Ich glaube übrigens, dass manche Trailer besser sind als der eigentliche Film, und dieser Glaube hat dazu geführt, dass ich kaum noch ins Kino gehe, weil ich immer das Gefühl habe, ich hätte das Beste bereits umsonst gesehen. Ich bezweifle, dass das der Sinn hinter den Trailern ist, eigentlich müssten die Dinger die Menschen doch in die Kinos treiben. Vor zwei Wochen erschien der erste Trailer der Bestsellerverfilmung „50 Shades of Grey“. Ich habe das Buch nicht gelesen, der Inhalt ist nicht so mein Fall, und den Film werde ich mir auch nicht anschauen, denn es ist wohl auch ein schlechtes Zeichen, wenn einem ein Trailer verrät, welche Schauspieler man eigentlich für diesen Film haben wollte (und die dann, aus nachvollziehbaren Gründen abgesagt haben).

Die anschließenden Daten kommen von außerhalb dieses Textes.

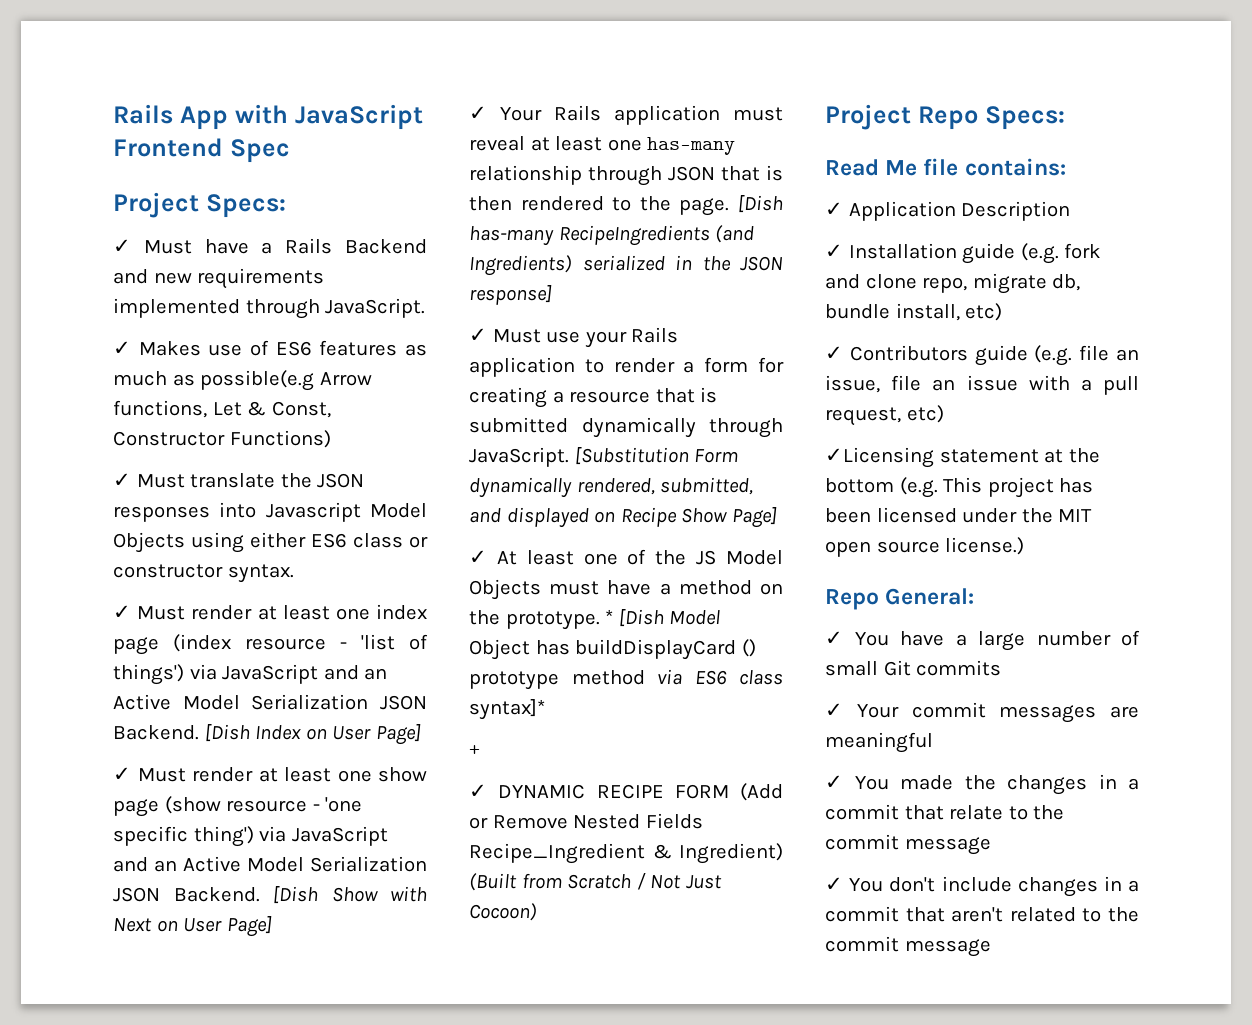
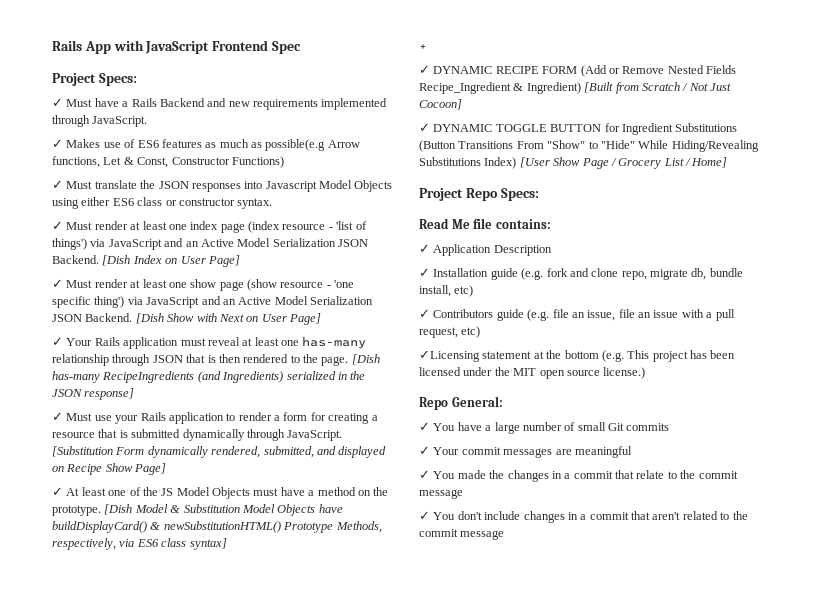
[605,609,614,624] * -> (101, 510) none
[469,639,756,660] [469,670,645,690] Object has buildDisplayCard () prototype method -> [170,504,343,516] [52,521,382,533] [52,538,116,550] & Substitution Model Objects have buildDisplayCard() & newSubstitutionHTML() Prototype Methods, respectively,
[469,699,545,720] syntax]* -> [189,538,227,550] syntax]
[469,873,517,891] (Built -> [584,82,614,93] [Built
[469,903,537,921] Cocoon) -> [419,99,462,110] [419,123,738,135] [419,140,759,152] [419,157,728,169] Cocoon] // ✓ DYNAMIC TOGGLE BUTTON for Ingredient Substitutions (Button Transitions From "Show" to "Hide" While Hiding/Revealing Substitutions Index) [User Show Page / Grocery List / Home]

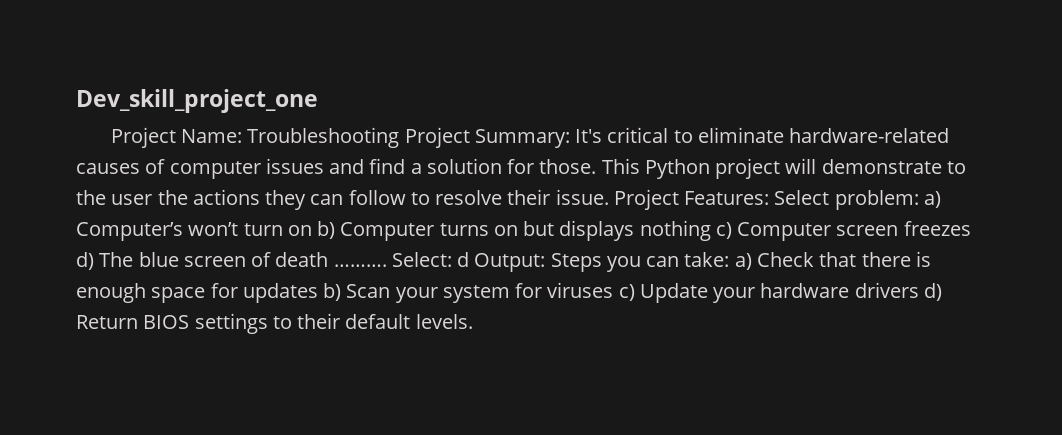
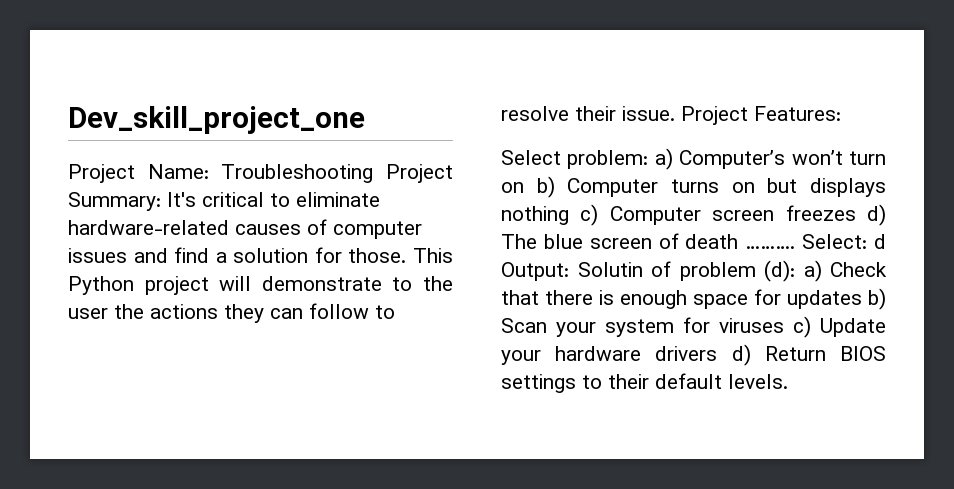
(770, 198) none -> (841, 113) //
[550,252,730,272] Steps you can take: -> [577,260,795,282] Solutin of problem (d):

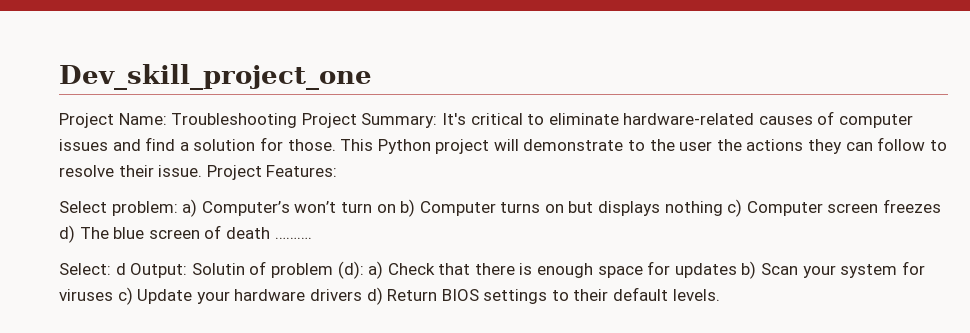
(796, 247) none -> (312, 238) //

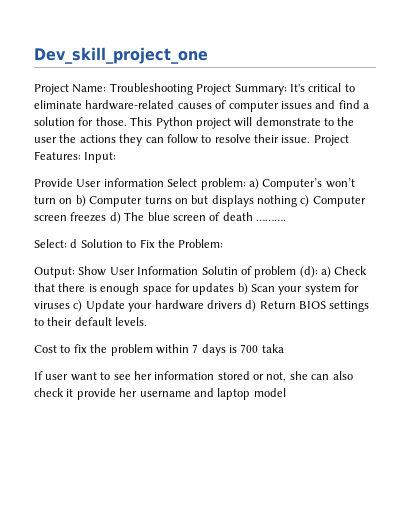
(338, 171) // -> [84,152,117,163] [34,178,164,187] Input: // Provide User information
[130,263,188,278] Output: -> [80,239,224,248] [34,266,199,278] Solution to Fix the Problem: // Output: Show User Information
(720, 295) none -> [34,344,284,356] [34,371,353,382] [34,388,286,400] // Cost to fix the problem within 7 days is 700 taka // If user want to see her information stored or not, she can also check it provide her username and laptop model

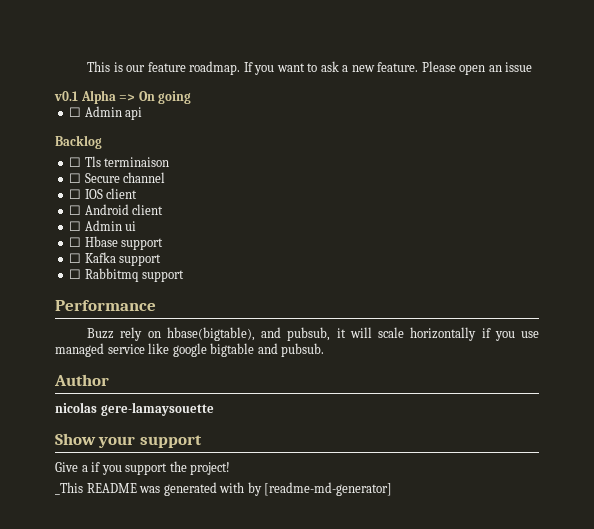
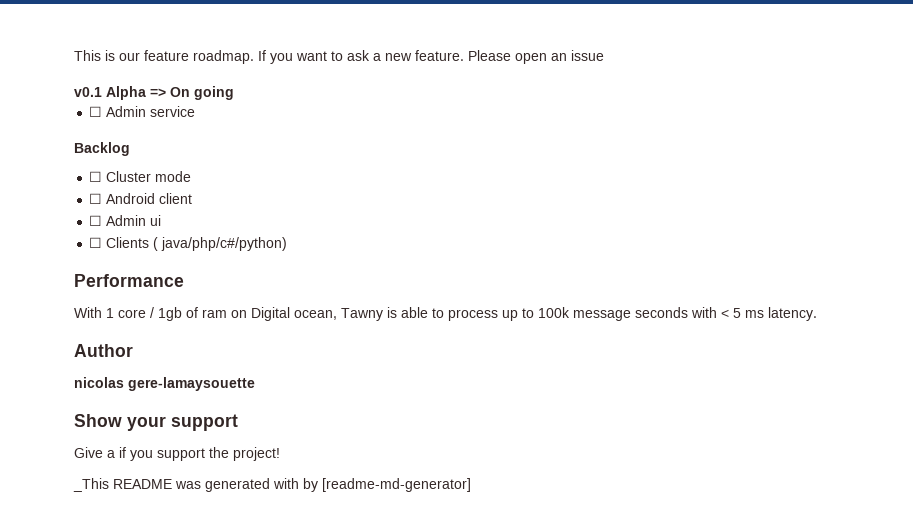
[125,107,143,120] api -> [150,106,196,117] service
[84,156,170,167] [69,172,166,183] [69,188,138,199] Tls terminaison // ☐ Secure channel // ☐ IOS client -> [106,171,192,182] Cluster mode
[84,236,164,250] [69,252,162,266] [69,268,185,282] [55,300,156,311] [87,327,539,341] [55,343,325,357] Hbase support // ☐ Kafka support // ☐ Rabbitmq support // Performance // Buzz rely on hbase(bigtable), and pubsub, it will scale horizontally if you use managed service like google bigtable and pubsub. -> [106,237,288,251] [74,274,184,287] [74,307,817,321] Clients ( java/php/c#/python) // Performance // With 1 core / 1gb of ram on Digital ocean, Tawny is able to process up to 100k message seconds with < 5 ms latency.

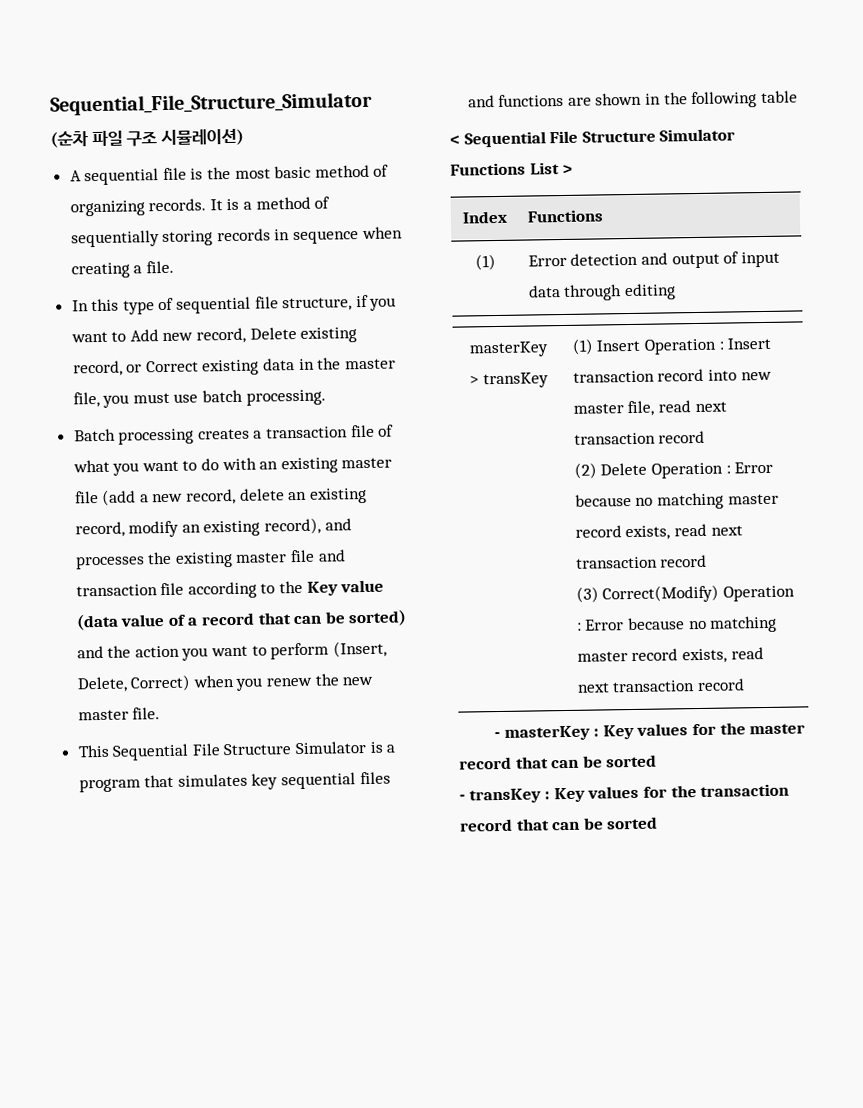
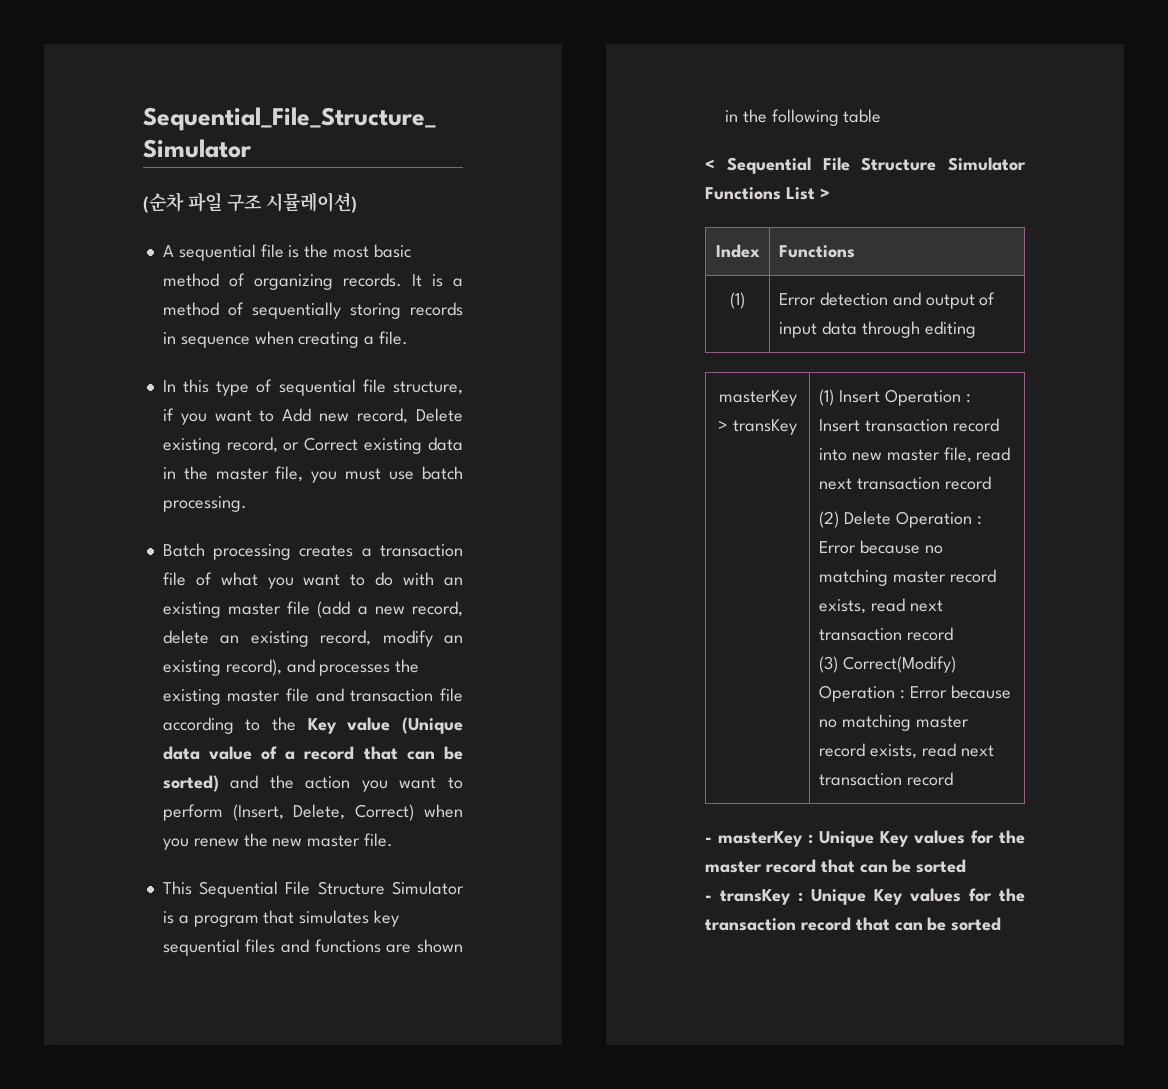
[75,613,119,631] (data -> [401,717,463,734] [162,746,200,760] (Unique data
(600, 732) none -> [819,831,874,847] Unique
(551, 795) none -> [811,889,866,905] Unique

Trailer sind nämlich so wie Zigaretten

Deshalb sieht man im Trailer einen männlichen Hauptdarsteller, der aussieht wie Ashton Kutscher und eine weibliche Hauptdarstellerin, die aussieht wie Anne Hathaway. Dafür sieht man in den beiden Trailern, die es jetzt für Christopher Nolans neuen Film „Interstellar“ gibt, im Prinzip nichts – das sieht aber fantastisch aus. Worum es genau geht? Man kann es nur ahnen (irgendwas mit Wurmloch und Menschenretten). Der Trailer zu der Fortsetzung der Brachialkomödie „Dumm und dümmer“ allerdings lässt keine Frage offen, leider auch nicht die, die man sich niemals stellen wollte.

Dafür stellt man sich dann andere Fragen, zum Beispiel: Wenn das eigene Leben ein Film wäre – wie würde dann der Trailer dazu aussehen? Wie wäre der Soundtrack – und würden andere Leute denken: Och, ganz interessant, das schau ich mir dann mal an. Aber möglicherweise machen Menschen genau das, wenn sie andere Menschen kennenlernen: Sie bieten einen Trailer ihres Lebens, und der andere kann dann entscheiden, ob Lust auf die Langfassung hat.

Mitunter aber ist die Sache mit den Trailern zu vergleichen mit dem Rauchen: Es ist ein kurzes Vergnügen, und am Ende bleibt man unbefriedigt, von den langfristigen Folgen ganz zu schweigen.